Director of Orthodox Academy of Crete
Dr Konstantinos Zormpas was born in 1959, in Larisa. He received BA degrees in Political Sciences (Strasbourg 1981), Sociology (Catholic Institute and Sorbonne, Paris 1987) and Theology (Theological Institute of Saint Serge, Paris 1987). He completed MA studies in the Sociology of Christianity and in Pastoral Sociology. He attended postgraduate studies at the Theological School of Thessaloniki in the Department of Ethics and Sociology, where he was awarded his Ph.D. in 1996, with the mark of "excellent". From 1988 until 1999, he was a scientific associate of the Orthodox Academy of Crete. He has actively participated with proposals and interventions in the course of the European Union, through the various committees of the Council of European Churches, as well as the Council of Europe.
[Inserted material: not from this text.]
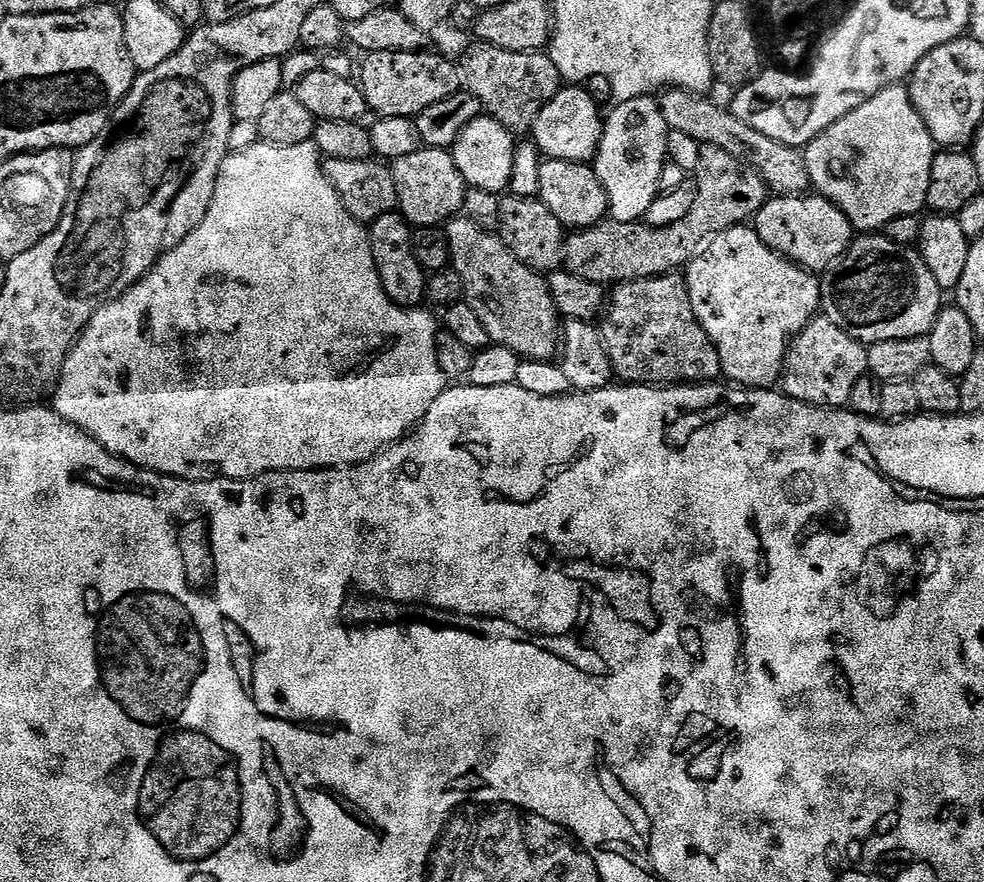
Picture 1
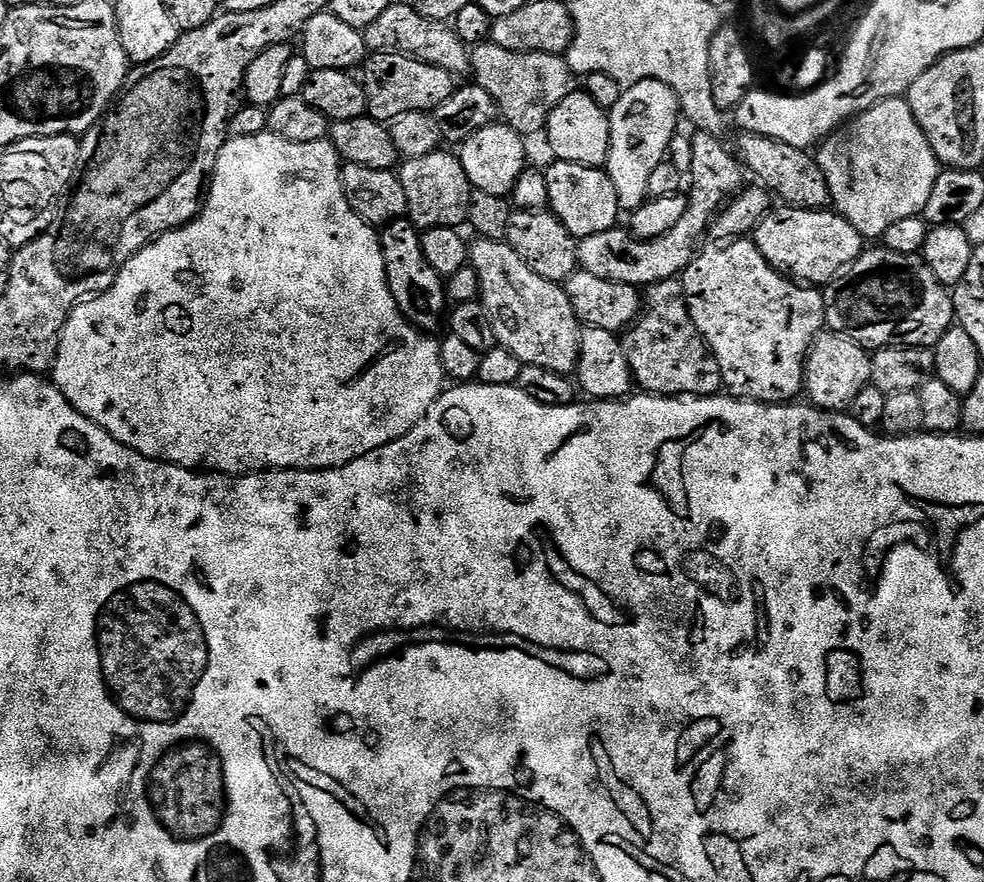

He served on the permanent Greek delegation to the European Union in Brussels for educational and ecclesiastical affairs. Among his works are "The human value in social utopias", "Europe-Religion-Culture", "Politics and Religions", "Ecological Crisis and Education", etc. He is the Vice-President of the Bioethics Committee of the Polytechnic School of Chania and member of the Working Group of the European Conference of Churches for the New Technologies (Brussels). Now he is the General Director of the Orthodox Academy of Crete, where it took place the Holy and Great Council of the Orthodox Church (2016) and Archon Ieromnimon of the Ecumenical Patriarchate of Constantinople.